Why does the compiler reserve a little stack space but not the whole array size?
Below the stack area used by a function, there is a 128-byte red zone that is reserved for program use. Since main
calls no other function, it has no need to move the stack pointer by more than it needs, though it doesn't matter in this case. It only subtracts enough from rsp
to ensure that the array is protected by the red zone.
You can see the difference by adding a function call to main
int test() {
int arr[120];
return arr[0]+arr[119];
}
int main() {
int arr[120];
test();
return arr[0]+arr[119];
}
This gives:
test:
push rbp
mov rbp, rsp
sub rsp, 360
mov edx, DWORD PTR [rbp-480]
mov eax, DWORD PTR [rbp-4]
add eax, edx
leave
ret
main:
push rbp
mov rbp, rsp
sub rsp, 480
mov eax, 0
call test
mov edx, DWORD PTR [rbp-480]
mov eax, DWORD PTR [rbp-4]
add eax, edx
leave
ret
You can see that the main
function subtracts by 480 because it needs the array to be in its stack space, but test doesn't need to because it doesn't call any functions.
The additional usage of array elements does not significantly change the output, but it was added to make it clear that it's not pretending that those elements don't exist.
You're on x86-64 Linux, where the ABI includes a red-zone (128 bytes below RSP). https://stackoverflow.com/tags/red-zone/info.
So the array goes from the bottom of the red-zone up to near the top of what gcc reserved. Compile with -mno-red-zone
to see different code-gen.
Also, your compiler is using RSP, not ESP. ESP is the low 32 bits of RSP, and x86-64 normally has RSP outside the low 32 bits so it would crash if you truncated RSP to 32 bits.

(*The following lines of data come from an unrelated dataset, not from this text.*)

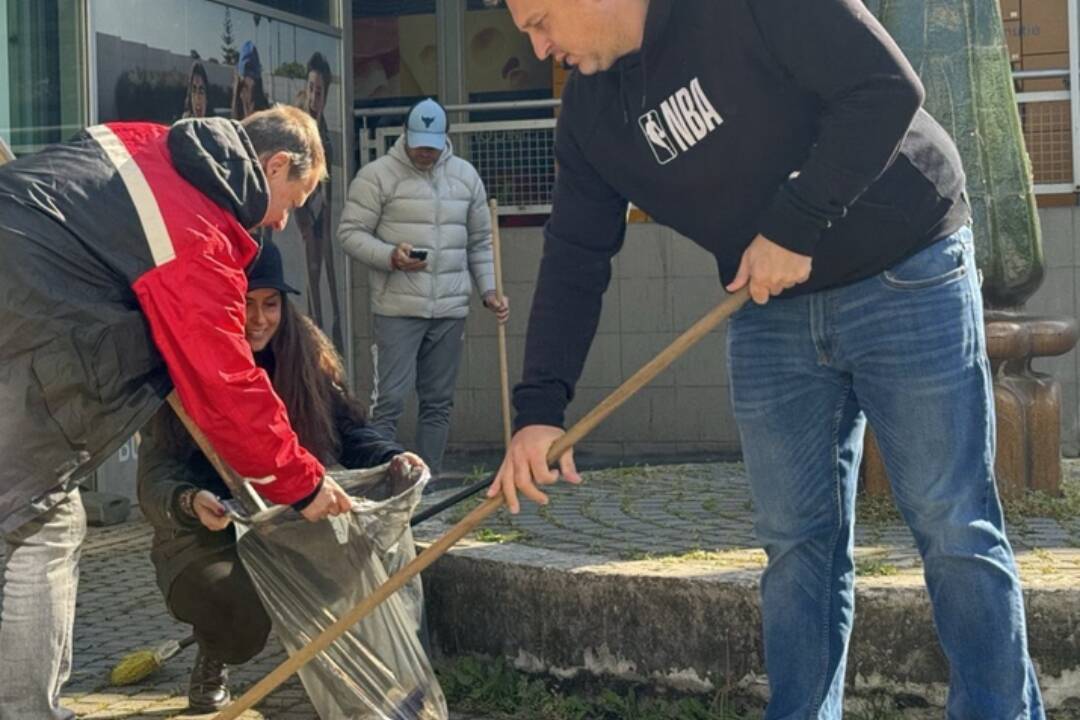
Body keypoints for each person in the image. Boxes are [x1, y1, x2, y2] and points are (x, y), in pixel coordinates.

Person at [490, 1, 1045, 718]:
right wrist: (538, 412)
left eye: (540, 21)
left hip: (906, 265)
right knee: (795, 546)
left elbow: (885, 87)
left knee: (952, 523)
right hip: (768, 309)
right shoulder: (592, 119)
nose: (539, 49)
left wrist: (796, 221)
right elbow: (573, 256)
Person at [0, 105, 353, 720]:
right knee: (41, 526)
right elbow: (223, 380)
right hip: (24, 345)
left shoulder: (141, 143)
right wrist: (300, 482)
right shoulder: (195, 230)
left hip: (23, 320)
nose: (283, 220)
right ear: (273, 166)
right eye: (292, 200)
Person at [137, 238, 425, 712]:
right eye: (243, 304)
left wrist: (392, 457)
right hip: (211, 534)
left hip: (294, 520)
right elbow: (155, 479)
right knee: (233, 605)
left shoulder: (303, 354)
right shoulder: (186, 363)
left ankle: (371, 677)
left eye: (270, 304)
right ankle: (216, 651)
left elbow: (350, 429)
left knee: (361, 560)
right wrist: (189, 502)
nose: (258, 319)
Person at [339, 98, 510, 476]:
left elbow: (481, 243)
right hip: (397, 309)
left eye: (432, 146)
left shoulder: (466, 177)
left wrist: (489, 290)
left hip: (450, 309)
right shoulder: (376, 176)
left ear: (444, 139)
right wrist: (390, 256)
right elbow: (349, 233)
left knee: (438, 402)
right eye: (418, 144)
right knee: (390, 402)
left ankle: (427, 483)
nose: (425, 153)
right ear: (405, 135)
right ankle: (381, 480)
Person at [294, 51, 344, 349]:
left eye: (319, 91)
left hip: (322, 211)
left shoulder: (322, 127)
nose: (314, 96)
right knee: (311, 277)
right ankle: (314, 335)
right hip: (304, 212)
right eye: (311, 88)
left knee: (327, 275)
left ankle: (327, 333)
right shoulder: (302, 126)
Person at [232, 40, 270, 121]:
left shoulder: (268, 123)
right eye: (245, 87)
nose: (248, 96)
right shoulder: (230, 129)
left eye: (254, 89)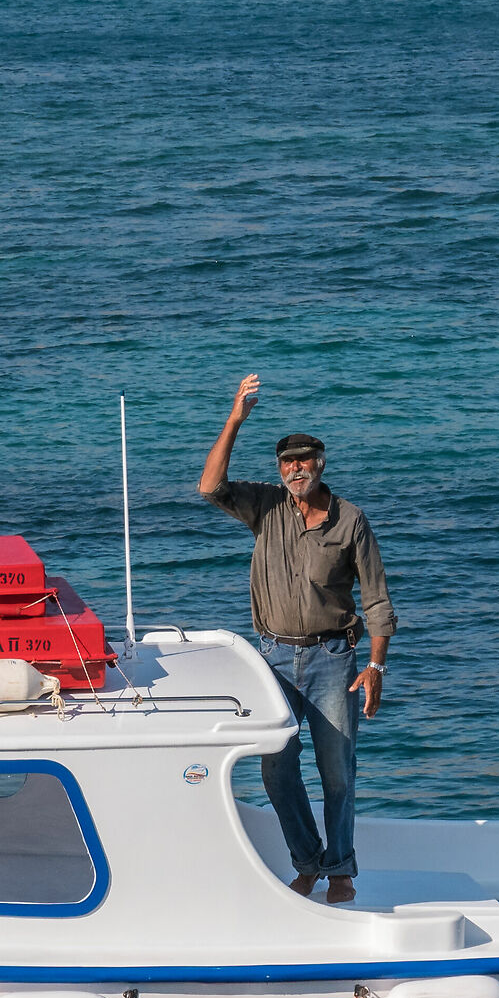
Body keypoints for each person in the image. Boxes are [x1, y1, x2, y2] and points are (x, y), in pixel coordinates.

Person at [198, 372, 396, 904]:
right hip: (273, 659)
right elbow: (209, 486)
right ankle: (306, 863)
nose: (295, 469)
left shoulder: (351, 522)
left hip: (334, 658)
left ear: (320, 463)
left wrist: (375, 667)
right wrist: (235, 418)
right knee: (277, 768)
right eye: (287, 462)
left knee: (337, 773)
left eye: (304, 460)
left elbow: (377, 600)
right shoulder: (265, 508)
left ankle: (341, 871)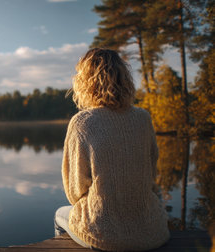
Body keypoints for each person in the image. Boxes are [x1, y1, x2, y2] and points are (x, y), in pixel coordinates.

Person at [54, 48, 170, 251]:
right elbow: (151, 173)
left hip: (103, 234)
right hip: (150, 229)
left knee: (59, 215)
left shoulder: (82, 123)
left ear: (85, 82)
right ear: (124, 79)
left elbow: (74, 191)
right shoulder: (143, 118)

On the Godbolt compiler explorer, I get this from gcc -O3
(with gcc 6.3, 7.3, and 8.1):
main:
sub rsp, 368
mov eax, DWORD PTR [rsp-120] # -128, not -480 which would be outside the red-zone
add rsp, 368
ret
Did you fake your asm output, or does some other version of gcc or some other compiler really load from outside the red-zone on this undefined behaviour (reading an uninitialized array element)? clang just compiles it to ret
, and ICC just returns 0 without loading anything. (Isn't undefined behaviour fun?)
int ext(int*);
int foo() {
int arr[120]; // can't use the red-zone because of later non-inline function call
ext(arr);
return arr[0];
}
# gcc. clang and ICC are similar.
sub rsp, 488
mov rdi, rsp
call ext
mov eax, DWORD PTR [rsp]
add rsp, 488
ret
But we can avoid UB in a leaf function without letting the compiler optimize away the store/reload. (We could maybe just use volatile
instead of inline asm).
int bar() {
int arr[120];
asm("nop # operand was %0" :"=m" (arr[0]) ); // tell the compiler we write arr[0]
return arr[0];
}
# gcc output
bar:
sub rsp, 368
nop # operand was DWORD PTR [rsp-120]
mov eax, DWORD PTR [rsp-120]
add rsp, 368
ret
Note that the compiler only assumes we wrote arr[0], not any of arr[1..119]
.
But anyway, gcc/clang/ICC all put the bottom of the array in the red-zone. See the Godbolt link.
This is a good thing in general: more of the array is within range of a disp8
from RSP, so reference to arr[0]
up to arr[63
or so could use [rsp+disp8]
instead of [rsp+disp32]
addressing modes. Not super useful for one big array, but as a general algorithm for allocating locals on the stack it makes total sense. (gcc doesn't go all the way to the bottom of the red-zone for arr, but clang does, using sub rsp, 360
instead of 368 so the array is still 16-byte aligned. (IIRC, the x86-64 System V ABI at least recommends this for arrays with automatic storage with size >= 16 bytes.)